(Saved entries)
+-------+
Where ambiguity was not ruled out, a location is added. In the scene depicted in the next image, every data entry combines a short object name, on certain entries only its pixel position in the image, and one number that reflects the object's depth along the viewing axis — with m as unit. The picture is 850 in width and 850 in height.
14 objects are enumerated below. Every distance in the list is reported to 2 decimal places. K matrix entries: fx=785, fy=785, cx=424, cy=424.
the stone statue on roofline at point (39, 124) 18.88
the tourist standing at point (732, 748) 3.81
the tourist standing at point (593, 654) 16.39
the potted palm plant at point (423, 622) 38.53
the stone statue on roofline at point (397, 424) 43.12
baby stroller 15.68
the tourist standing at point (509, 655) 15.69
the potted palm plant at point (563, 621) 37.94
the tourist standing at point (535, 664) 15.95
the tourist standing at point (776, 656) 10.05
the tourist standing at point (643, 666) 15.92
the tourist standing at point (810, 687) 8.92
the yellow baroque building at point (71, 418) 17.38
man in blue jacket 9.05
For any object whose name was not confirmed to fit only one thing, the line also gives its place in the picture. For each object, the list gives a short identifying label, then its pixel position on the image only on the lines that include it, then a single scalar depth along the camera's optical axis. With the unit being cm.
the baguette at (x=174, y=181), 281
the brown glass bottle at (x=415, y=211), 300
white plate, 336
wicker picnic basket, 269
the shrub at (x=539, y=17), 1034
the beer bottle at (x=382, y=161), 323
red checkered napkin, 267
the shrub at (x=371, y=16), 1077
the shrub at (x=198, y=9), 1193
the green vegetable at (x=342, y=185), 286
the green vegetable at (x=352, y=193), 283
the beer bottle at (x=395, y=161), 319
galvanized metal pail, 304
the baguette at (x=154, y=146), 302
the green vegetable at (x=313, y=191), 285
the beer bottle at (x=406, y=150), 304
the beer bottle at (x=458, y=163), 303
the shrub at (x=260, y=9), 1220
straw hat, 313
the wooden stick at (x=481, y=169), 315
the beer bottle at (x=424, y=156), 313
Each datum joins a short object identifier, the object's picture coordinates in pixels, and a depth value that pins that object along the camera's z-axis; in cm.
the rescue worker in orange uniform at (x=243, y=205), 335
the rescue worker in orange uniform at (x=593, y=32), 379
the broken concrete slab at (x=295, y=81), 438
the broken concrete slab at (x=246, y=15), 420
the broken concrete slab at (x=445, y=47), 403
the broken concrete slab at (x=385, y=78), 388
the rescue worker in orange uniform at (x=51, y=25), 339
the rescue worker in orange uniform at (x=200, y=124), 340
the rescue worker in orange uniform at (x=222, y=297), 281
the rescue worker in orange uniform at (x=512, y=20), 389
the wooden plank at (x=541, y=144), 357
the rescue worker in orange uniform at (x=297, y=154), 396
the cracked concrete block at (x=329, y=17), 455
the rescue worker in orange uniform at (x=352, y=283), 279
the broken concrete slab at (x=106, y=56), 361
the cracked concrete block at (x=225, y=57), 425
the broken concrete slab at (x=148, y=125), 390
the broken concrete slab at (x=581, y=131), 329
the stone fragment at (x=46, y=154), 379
+-------+
**Aim of the exercise:** Return the entries in full, keeping every line exactly as it is.

**Answer below:**
Where ambiguity was not ruled out, a location is added. In the scene depicted in the next image, every data entry combines a short object name, on certain entries only its pixel position in the image, and one number that reflects the object's depth along the viewing axis — with m as unit. The picture is 850 in width and 850 in height.
14 objects are enumerated below. Every distance in the list is reported to 2 decimal places. K matrix entries: fx=785, fy=785, cx=424, cy=424.
the stone statue on roofline at point (39, 124) 18.88
the tourist standing at point (732, 748) 3.81
the tourist standing at point (593, 654) 16.39
the potted palm plant at point (423, 622) 38.53
the stone statue on roofline at point (397, 424) 43.12
baby stroller 15.68
the tourist standing at point (509, 655) 15.69
the potted palm plant at point (563, 621) 37.94
the tourist standing at point (535, 664) 15.95
the tourist standing at point (776, 656) 10.05
the tourist standing at point (643, 666) 15.92
the tourist standing at point (810, 687) 8.92
the yellow baroque building at point (71, 418) 17.38
man in blue jacket 9.05
For any object whose name was not confirmed to fit only one thing, the line also gives its place in the picture. For each object, the list gives a short identifying label, then its pixel position on the image only on the lines that include it, then a single scalar depth along the camera's optical axis. With the unit being cm.
the baguette at (x=174, y=181), 281
the brown glass bottle at (x=415, y=211), 300
white plate, 336
wicker picnic basket, 269
the shrub at (x=539, y=17), 1034
the beer bottle at (x=382, y=161), 323
red checkered napkin, 267
the shrub at (x=371, y=16), 1077
the shrub at (x=198, y=9), 1193
the green vegetable at (x=342, y=185), 286
the green vegetable at (x=352, y=193), 283
the beer bottle at (x=395, y=161), 319
galvanized metal pail, 304
the baguette at (x=154, y=146), 302
the green vegetable at (x=313, y=191), 285
the beer bottle at (x=406, y=150), 304
the beer bottle at (x=458, y=163), 303
the shrub at (x=260, y=9), 1220
straw hat, 313
the wooden stick at (x=481, y=169), 315
the beer bottle at (x=424, y=156), 313
Each datum joins a short object identifier, the object's picture coordinates in pixels, and a depth value that pins that object along the camera's z-axis; in cm.
the rescue worker in orange uniform at (x=243, y=205), 335
the rescue worker in orange uniform at (x=593, y=32), 379
the broken concrete slab at (x=295, y=81), 438
the broken concrete slab at (x=246, y=15), 420
the broken concrete slab at (x=445, y=47), 403
the broken concrete slab at (x=385, y=78), 388
the rescue worker in orange uniform at (x=51, y=25), 339
the rescue worker in orange uniform at (x=200, y=124), 340
the rescue worker in orange uniform at (x=222, y=297), 281
the rescue worker in orange uniform at (x=512, y=20), 389
the wooden plank at (x=541, y=144), 357
the rescue worker in orange uniform at (x=297, y=154), 396
the cracked concrete block at (x=329, y=17), 455
the rescue worker in orange uniform at (x=352, y=283), 279
the broken concrete slab at (x=106, y=56), 361
the cracked concrete block at (x=225, y=57), 425
the broken concrete slab at (x=148, y=125), 390
the broken concrete slab at (x=581, y=131), 329
the stone fragment at (x=46, y=154), 379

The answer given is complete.